Friday October 11, 2024
MERCURY POISONING
Review

MERCURY POISONING

By Diana Simmonds
March 21 2024

MERCURY POISONING, Snatched Collective & White Box at KXT bAKEHOUSE on Broadway, 15-30 March 2024. Pix by Clare Hawley: above - Teodora Matovic weightless in space; below - Shawnee Jones and Jack Richardson in Not Star Trek; below again - Captain NotKirk Richardson

Succinctly and accurately described on the KXT website, Mercury Poisoning is most definitely “Madeleine Stedman’s mammoth debut play”. It’s inarguably mammoth – a cast of 12 playing multiple characters – and its imaginative reach is as limitless as its setting: the original 1960s space race between the USA and USSR. Beyond that, as a set of parallel narratives, it’s also as wildly, crazily ambitious as the space race itself and that it’s Stedman’s debut play heralds the arrival of a major talent.

During its (way too long, but never mind) running time, various historical figures vie for attention or are referred to in crackling static radio broadcasts (Kennedy, Khrushchev, etc). There’s American aviation pioneer and air racer Jackie Cochran (Melissa Jones), Russian cosmonaut Yuri Gagarin (Jack Richardson), and American astronaut John Glenn (Shaw Cameron). Then there are those who are the product of the playwright’s supercharged imagination.

Also dreaming of space flight is Molly (Teodora Matovic), a precocious American pilot aspiring to be the first American female in orbit. And Valeria (Violette Ayad), a zealous Komsomol apparatchik who does go into space. As their stories progress it becomes steadily clearer that they are living not only in opposing political worlds but also under the unreconstructed repression of post-war sexism and male supremacy. And it’s worse in the Free World than under Khrushchev!

MERCURY POISONING

At the same time Nicole (Shawnee Jones), an aspiring actress from Absolutely-Nowhere, Oklahoma also star gazes – but at those inset onto Hollywood Boulevard. Against the odds (she’s Black, after all), and by mistake, she lands a part in a TV series pilot for a sci-fi adventure. Not Ahura or Star Trek, however, but instead hilariously reminiscent of the unintentional cult woefulness of Blake’s 7 and the very intentional cult woefulness of Galaxy Quest.

To get these three central narratives off the launching pad and into their various orbits also involves hordes of bureaucrats, US senators, Soviet functionaries, TV make-up girls, cosmo- and astronauts, bouffant-ed wives, handsy hubbies, stone-faced officials, and assorted successes and failures along the way. All are portrayed with dizzying switches of accent, costume, and conviction by (A-to-Z) Shaw Cameron, Anna Clark, Nikita Khromykh, Tinashe Mangwana, Brendan Miles, Charlotte Salusinszky, and Sarah Jane Starr.

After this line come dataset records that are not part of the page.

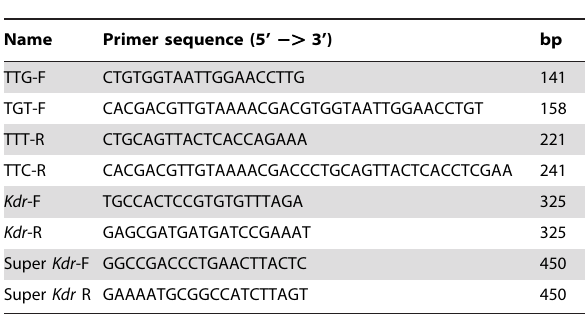
Table 1. Primer sequence of multiplex allele-specific PCR for the detection of mutations in codon 1014 of para -type sodium channel gene and super kdr mutation in codon 918 in Anopheles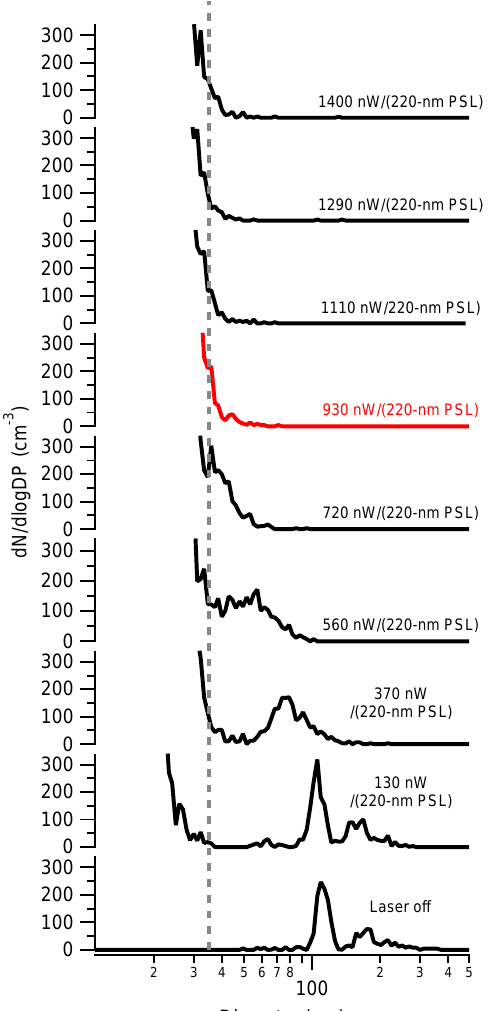
Figure 2. The size distribution of 125nm Aquadag ® SP2 ex- haust as a function of SP2 absolute laser power. As shown, the original Aquadag ® particle is only partially ablated until 930nW / (220nmPSL) (red curve), where is it fully vaporized.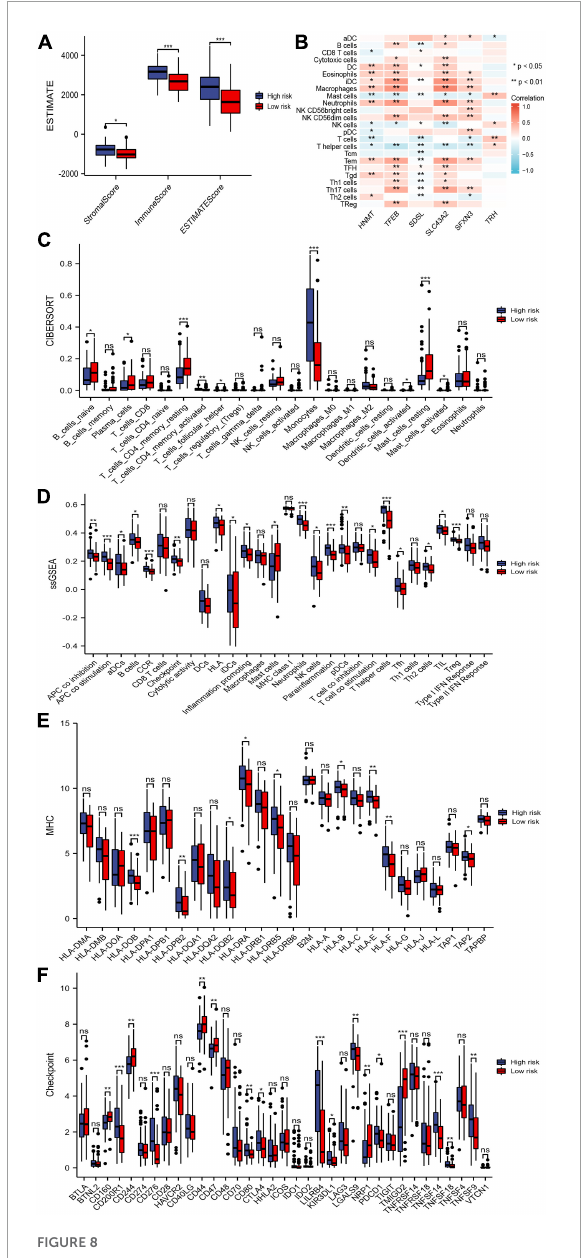
FIGURE8 Immune cells and immune-related genes between risk groups. (A) Stromal score, immune score, and ESTIMATE score between the risk groups. (B) The abundance of immune cells between the risk groups. (C,D) Immune cells and immune responses between the risk groups by the CIBERSORT and single-sample gene set enrichment analysis (ssGSEA) algorithms. (E,F) Boxplots of HLA-related genes and checkpoint-related genes in the risk groups. * p < 0.05, ** p < 0.01, *** p < 0.001, ns, no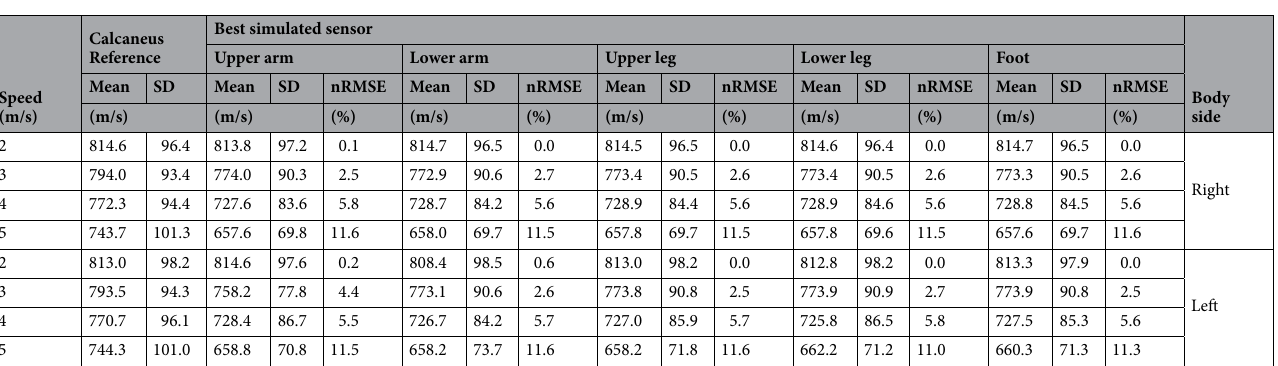
To further illustrate the effect of sensor position variation on estimated stride duration, we derived stride distance errors of the best sensors. Average distance errors at 5 m/s were 4.88 ± 1.53 cm for the upper arm, and below 5.52 ± 1.53 cm at the lower arm, upper leg, lower leg, and foot at both body sides. Below 5 m/s, errors decrease to below 3.36 ± 0.27 cm at 4 m/s, below 2.81 ± 0.21 cm at 3 m/s, and below 1.64 ± 0.13 cm at 2 m/s at both body sides.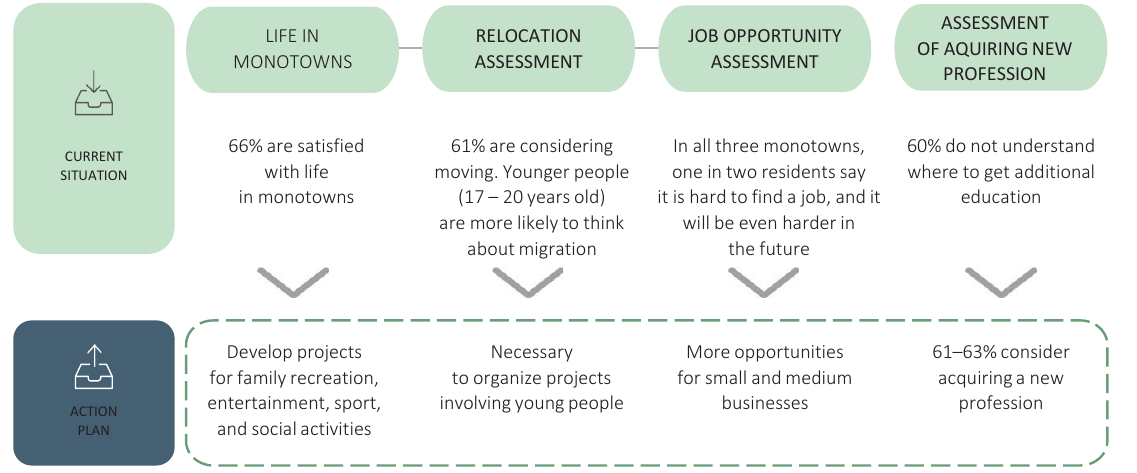
Figure 1. Research results and action plan for selection of regional development projects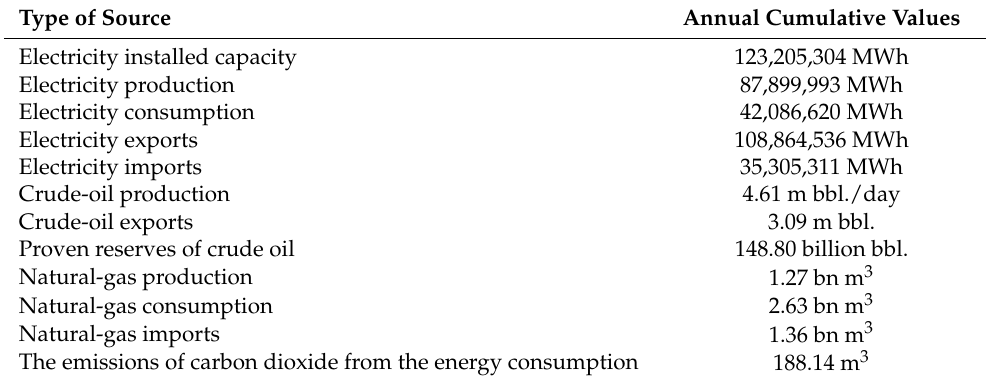
Table 2. Iraq’s energy profile from fossil fuels [41].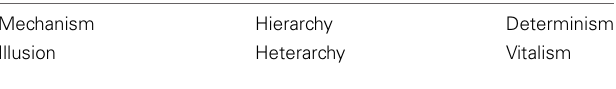
Table 1 | Dichotomies on the notion of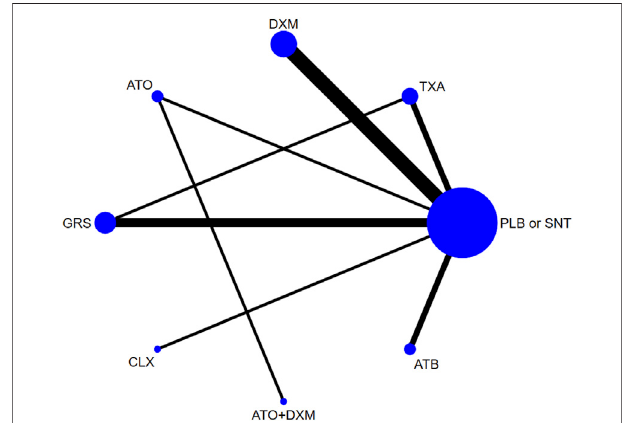
FIGURE 4 | Network plot. Abbreviations: TXA, tranexamic acid; DXM, dexamethasone; ATO, atorvastatin; GRS, goreisan; CLX, celecoxib; ATO+DXM, atorvastatin plus dexamethasone; ATB, antithrombotic; PLB or SNT, placebo or standard neurosurgical treatment.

Director Kim Hardwick pulls off an extraordinary feat of crafting and corralling both choreography and performance – ensemble and individual. She’s ably assisted by dialect and accent coach Linda Nicholls-Gidley. Production designer Meg Anderson does miracles with a parachute that becomes a living breathing universe – or the disappeared night sky. And the latter effect has a lot to do with Jimi Rawlings’ lighting design that also plays tricks with the traverse stage. Soundscape and FX, by Rowan Yeomans and Jay Rae, are equally witty and powerful and, all in all, the creative team is exceptional. As are Violette Ayad, Shawnee Jones, Sarah Jane Starr, and Teodora Matovic.

MERCURY POISONING

Mercury Poisoning is a remarkable debut, flaws and all. The main flaw, at the moment, is its length as the playwright seems determined to tell each of her chosen stories and histories to her complete satisfaction. Nevertheless, not such a flawed flaw, as crazy brave ambition will always trump neat and tidy expectations. The final scenes are touching in ways both sweet and unforeseen, and the journey is absorbing and rewarding. Recommended without hesitation but maybe take a cushion.